• _Task brief_: Could you please output all of the records exactly?

• _Page layout parsing data_:
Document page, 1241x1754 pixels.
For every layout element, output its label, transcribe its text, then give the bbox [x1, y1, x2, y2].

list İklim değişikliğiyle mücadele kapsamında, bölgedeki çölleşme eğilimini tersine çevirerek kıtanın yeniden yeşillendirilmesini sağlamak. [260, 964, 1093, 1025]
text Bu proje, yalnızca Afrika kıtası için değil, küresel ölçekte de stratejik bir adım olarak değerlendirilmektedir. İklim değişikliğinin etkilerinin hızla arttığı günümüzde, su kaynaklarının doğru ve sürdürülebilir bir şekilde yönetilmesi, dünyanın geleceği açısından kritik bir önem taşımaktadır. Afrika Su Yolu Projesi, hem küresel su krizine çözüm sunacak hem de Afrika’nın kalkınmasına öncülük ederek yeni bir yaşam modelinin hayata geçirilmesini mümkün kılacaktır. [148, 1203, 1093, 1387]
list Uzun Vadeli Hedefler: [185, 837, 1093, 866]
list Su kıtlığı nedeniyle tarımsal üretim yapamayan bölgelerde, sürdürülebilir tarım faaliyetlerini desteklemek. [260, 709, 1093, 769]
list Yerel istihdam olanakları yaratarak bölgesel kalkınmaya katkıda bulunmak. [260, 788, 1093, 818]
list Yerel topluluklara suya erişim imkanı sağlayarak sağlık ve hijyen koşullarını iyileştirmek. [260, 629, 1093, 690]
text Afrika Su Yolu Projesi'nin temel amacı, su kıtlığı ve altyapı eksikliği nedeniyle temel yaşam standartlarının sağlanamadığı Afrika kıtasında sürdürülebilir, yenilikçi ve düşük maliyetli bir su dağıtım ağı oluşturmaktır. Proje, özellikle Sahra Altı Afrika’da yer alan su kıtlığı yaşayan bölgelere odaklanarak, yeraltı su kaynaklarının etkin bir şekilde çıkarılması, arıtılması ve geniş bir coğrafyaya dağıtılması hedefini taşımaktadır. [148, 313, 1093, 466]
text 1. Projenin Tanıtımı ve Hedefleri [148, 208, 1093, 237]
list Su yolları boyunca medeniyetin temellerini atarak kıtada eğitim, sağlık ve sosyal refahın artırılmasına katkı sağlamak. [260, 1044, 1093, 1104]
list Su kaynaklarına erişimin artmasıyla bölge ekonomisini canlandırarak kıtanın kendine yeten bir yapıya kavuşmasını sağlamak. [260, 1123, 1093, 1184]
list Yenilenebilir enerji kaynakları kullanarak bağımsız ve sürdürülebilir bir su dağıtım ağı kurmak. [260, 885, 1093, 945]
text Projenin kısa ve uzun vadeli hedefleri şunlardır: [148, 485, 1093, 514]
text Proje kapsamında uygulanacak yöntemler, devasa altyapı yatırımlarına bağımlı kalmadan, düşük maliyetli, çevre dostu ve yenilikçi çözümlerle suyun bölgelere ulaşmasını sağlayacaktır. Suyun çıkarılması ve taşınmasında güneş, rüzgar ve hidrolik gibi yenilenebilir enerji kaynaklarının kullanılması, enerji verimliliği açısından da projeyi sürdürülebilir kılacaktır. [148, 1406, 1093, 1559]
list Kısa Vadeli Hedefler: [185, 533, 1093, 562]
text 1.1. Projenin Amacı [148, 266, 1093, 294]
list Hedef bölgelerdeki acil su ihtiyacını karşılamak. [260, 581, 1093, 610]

• _Response for this exercise_:
Document page, 1241x1754 pixels.
For every layout element, output its label, transcribe its text, then give the bbox [x1, y1, x2, y2].

list İklim değişikliğiyle mücadele kapsamında, bölgedeki çölleşme eğilimini tersine çevirerek kıtanın yeniden yeşillendirilmesini sağlamak. [260, 964, 1093, 1025]
text Bu proje, yalnızca Afrika kıtası için değil, küresel ölçekte de stratejik bir adım olarak değerlendirilmektedir. İklim değişikliğinin etkilerinin hızla arttığı günümüzde, su kaynaklarının doğru ve sürdürülebilir bir şekilde yönetilmesi, dünyanın geleceği açısından kritik bir önem taşımaktadır. Afrika Su Yolu Projesi, hem küresel su krizine çözüm sunacak hem de Afrika’nın kalkınmasına öncülük ederek yeni bir yaşam modelinin hayata geçirilmesini mümkün kılacaktır. [148, 1203, 1093, 1387]
list Uzun Vadeli Hedefler: [185, 837, 1093, 866]
list Su kıtlığı nedeniyle tarımsal üretim yapamayan bölgelerde, sürdürülebilir tarım faaliyetlerini desteklemek. [260, 709, 1093, 769]
list Yerel istihdam olanakları yaratarak bölgesel kalkınmaya katkıda bulunmak. [260, 788, 1093, 818]
list Yerel topluluklara suya erişim imkanı sağlayarak sağlık ve hijyen koşullarını iyileştirmek. [260, 629, 1093, 690]
text Afrika Su Yolu Projesi'nin temel amacı, su kıtlığı ve altyapı eksikliği nedeniyle temel yaşam standartlarının sağlanamadığı Afrika kıtasında sürdürülebilir, yenilikçi ve düşük maliyetli bir su dağıtım ağı oluşturmaktır. Proje, özellikle Sahra Altı Afrika’da yer alan su kıtlığı yaşayan bölgelere odaklanarak, yeraltı su kaynaklarının etkin bir şekilde çıkarılması, arıtılması ve geniş bir coğrafyaya dağıtılması hedefini taşımaktadır. [148, 313, 1093, 466]
text 1. Projenin Tanıtımı ve Hedefleri [148, 208, 1093, 237]
list Su yolları boyunca medeniyetin temellerini atarak kıtada eğitim, sağlık ve sosyal refahın artırılmasına katkı sağlamak. [260, 1044, 1093, 1104]
list Su kaynaklarına erişimin artmasıyla bölge ekonomisini canlandırarak kıtanın kendine yeten bir yapıya kavuşmasını sağlamak. [260, 1123, 1093, 1184]
list Yenilenebilir enerji kaynakları kullanarak bağımsız ve sürdürülebilir bir su dağıtım ağı kurmak. [260, 885, 1093, 945]
text Projenin kısa ve uzun vadeli hedefleri şunlardır: [148, 485, 1093, 514]
text Proje kapsamında uygulanacak yöntemler, devasa altyapı yatırımlarına bağımlı kalmadan, düşük maliyetli, çevre dostu ve yenilikçi çözümlerle suyun bölgelere ulaşmasını sağlayacaktır. Suyun çıkarılması ve taşınmasında güneş, rüzgar ve hidrolik gibi yenilenebilir enerji kaynaklarının kullanılması, enerji verimliliği açısından da projeyi sürdürülebilir kılacaktır. [148, 1406, 1093, 1559]
list Kısa Vadeli Hedefler: [185, 533, 1093, 562]
text 1.1. Projenin Amacı [148, 266, 1093, 294]
list Hedef bölgelerdeki acil su ihtiyacını karşılamak. [260, 581, 1093, 610]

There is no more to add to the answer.